The inaugural 2018-2019 class of scholarship recipients includes Chelsea Clark, Sara Frese, Tanner Hallman, Mary Ingram, Savannah Johnson, Alex Kearns, Clinton Kilcrease, Joshua Price, Zoza Spears, and Hannah Zahedi. They will be required to practice in the counties where they are placed for three years after their residencies, with the hope they will remain in those counties after the end of their commitment.

“As someone originally from the small town of Demopolis in Marengo County, I’m especially excited that our expertly trained physicians will soon be serving in communities that need them so desperately,” says Selwyn Vickers, M.D., senior vice president for Medicine and dean of the UAB School of Medicine. “The students in this program will be the ‘boots on the ground’ in the communities where individuals need advocates and knowledgeable medical professionals right now.”

Clark, one of the scholarship recipients, agrees with Vickers, noting that supporting medical students in their pursuit of primary care will enable them to better care for underserved populations in the future.
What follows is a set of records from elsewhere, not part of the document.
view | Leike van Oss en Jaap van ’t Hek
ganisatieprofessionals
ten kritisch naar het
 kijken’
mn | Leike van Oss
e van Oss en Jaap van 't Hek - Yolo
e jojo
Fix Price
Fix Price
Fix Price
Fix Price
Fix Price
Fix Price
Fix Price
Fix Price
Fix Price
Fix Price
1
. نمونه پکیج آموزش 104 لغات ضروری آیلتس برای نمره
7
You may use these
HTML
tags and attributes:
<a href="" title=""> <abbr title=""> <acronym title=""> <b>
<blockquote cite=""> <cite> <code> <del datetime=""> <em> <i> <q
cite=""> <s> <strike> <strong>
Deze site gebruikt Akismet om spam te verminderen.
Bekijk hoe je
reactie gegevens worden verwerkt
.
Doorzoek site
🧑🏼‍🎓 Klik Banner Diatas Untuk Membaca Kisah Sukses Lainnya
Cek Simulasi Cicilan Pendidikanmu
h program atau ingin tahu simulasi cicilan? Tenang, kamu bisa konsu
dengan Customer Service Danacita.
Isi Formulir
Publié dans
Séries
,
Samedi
She also says this scholarship reflects a trend in medicine toward preventive care.

UAB MedicalStudentsRecipients of the new Blue Cross and Blue Shield of Alabama Primary Care Scholarship include (front row left to right) Mary Ingram, Hannah Zahedi, Zoza Spears, and Sara Frese, and (back row left to right) Joshua Price, Clinton Kilcrease, Alex Kearns, Chelsea Clark, and Tanner Hallman (not pictured: Savannah Johnson). Photo courtesy of Blue Cross and Blue Shield of Alabama.“I think our health care system is back to focusing on preventive rather than interventional care—for example, helping a patient with high cholesterol keep it at bay so it does not turn into a massive stroke,” explains Clark.

“One of the ways we do this is by investing in training future primary care physicians. They will help ensure patients get this care early on.”

The limited number of health care providers in rural parts of the state has resulted in poor health outcomes that are not currently improving with the existing physician workforce. William Curry, M.D., senior vice president for population health for UAB Health System and the associate dean of rural and primary care, notes the lack of access to health care also hurts Alabama’s workforce and limits the state’s ability to attract new businesses and industries.

“Placing an additional 60 primary care physicians in areas with shortages will diminish health disparities,” Curry says. “It will lessen the burden of disease and reduce the number of preventable deaths in our state.”

The School of Medicine also operates two other educational programs designed to recruit and train primary care physicians specifically for future rural Alabama practice: the Rural Medical Scholars Program and the Rural Medicine Program. The Rural Medical Scholars Program is a joint program of the School of Medicine and the University of Alabama’s College of Community Health Sciences, which serves as the UAB School of Medicine Tuscaloosa Regional Campus. The Rural Medicine Program is conducted by the UAB School of Medicine Huntsville Regional Medical Campus and Auburn University’s College of Sciences and Mathematics.